“周晁……那位置真有那麼好麼?”
李嫣然指尖摩挲著杯壁,語氣淡淡,聽不出喜怒。
金芙蕖和柳聞鶯正聊得火熱,未曾察覺李嫣然心底波瀾,金芙蕖思考了片刻,緩緩開口解釋:
“嫣然你有所不知,周晁管轄的雲港縣,和長樂全然不同。
雖然雲港和長樂都是天河府的地界,可雲港是天然通商良港,海外商船往來絡繹不絕,海上貿易興盛,地方素來富庶繁華。
那裡商賈雲集,每年光是稅收,就足以讓天河府為之側目。
金芙蕖說著,又輕輕嘆了口氣,對比起自己待過的長樂繼續說道:
“反觀我先前待的長樂,地處內陸,不靠海港,主要以種茶製茶為生,雖安穩清淨,但物產和熱鬧程度,到底比不得雲港半分。
說到這裡,金芙蕖眉宇間掠過一絲顧慮,低聲補了一句:
“不過雲港雖富庶,又臨大海,可是常年要提防海盜滋擾,尤其是前幾年,屢屢有海賊劫掠商船、騷擾沿岸百姓,並不太平。
好在這幾年朝廷的海防巡檢司派重兵駐紮在雲港,這才算漸漸安定下來。
如今,雲港那可是一塊肥差寶地,有海防巡檢司坐鎮穩住海防,只要不出大差錯,仕途定然順風順水。”
聽著金芙蕖說的,柳聞鶯也是感慨一句:“這般看來,雲港確實是極易做出政績的好去處,周晁真如我爹說的,能去那裡可當真是撿了天大的便宜。”
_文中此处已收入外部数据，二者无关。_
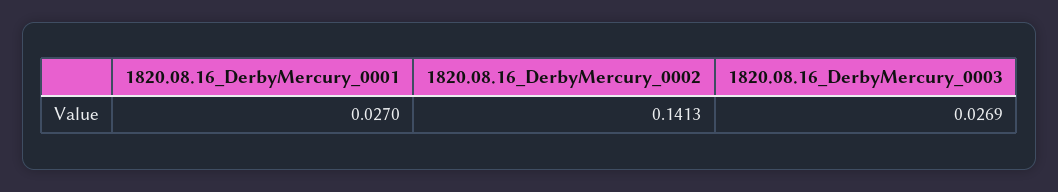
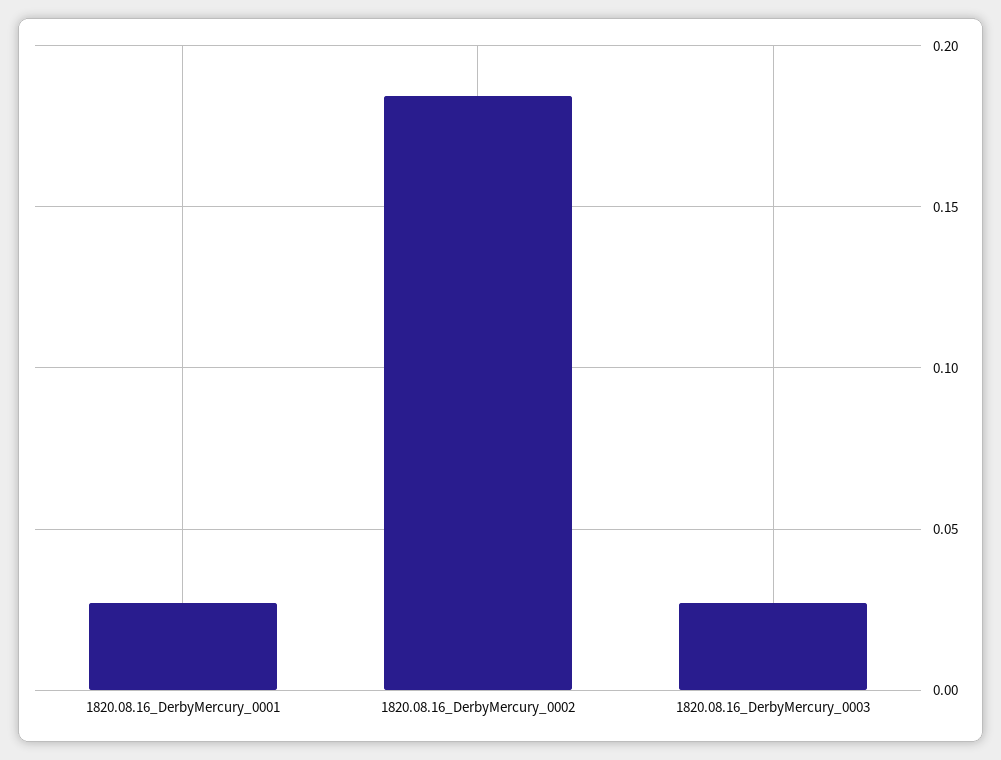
1820.08.16_DerbyMercury_0002: 0.1413 -> 0.185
二人只當是隨口感慨同鄉境遇時,心裡坦蕩並無他想,唯獨李嫣然垂著眼,安靜聽著,一言不發,心頭百轉千回,面上依舊維持著溫和笑意。
“我李家的生意不涉足海上,對這些卻是瞭解不多,聽芙蕖這麼說我也是漲了見識。”
李嫣然這般說話倒是讓已經知道了些李家底細的柳聞鶯若有所思。
李家為景幽做事,其生意多在北方,雖說沒有海貿,可與西域商隊貿易帶來的利潤也足夠豐厚。
而且,李家的馬隊本身的駿馬良種也是極為惹眼的資本。
一時間,柳聞鶯也理解了李家不涉及海貿的事了。
這世上哪有樣樣都周全的?
雅間裡的三人久別重逢,話題很快又轉移到了其他地方,盡興言歡,不知不覺日頭西斜,三人這才依依不捨準備散去。
剛走出甘棠小築的那一刻,柳聞鶯與金芙蕖皆是一愣。
門外長街對面的柳樹蔭下,一道青衫長身立在那裡。
金言散了職,換下官袍,一身素雅常服,身姿挺拔,就那樣安靜地候在不遠處,分明是專程來等人的。
金芙蕖見狀帶著曖昧的目光轉頭看向已經傻眼的柳聞鶯,沒等柳聞鶯回神,金芙蕖便輕咳一聲,說道:“真巧啊,阿兄,你也來這裡喝茶?”
金言聽了這話,忍不住輕笑,分明是今早芙蕖差了人來衙門告知自己今日她和柳聞鶯會來甘棠小築,傍晚再回去。
這分明是暗示自己散了值便可一起跟著去別院。
而柳聞鶯此刻也聽出來了金芙蕖的打趣,臉頓時一紅,一扭臉又看到了滿臉八卦的李嫣然。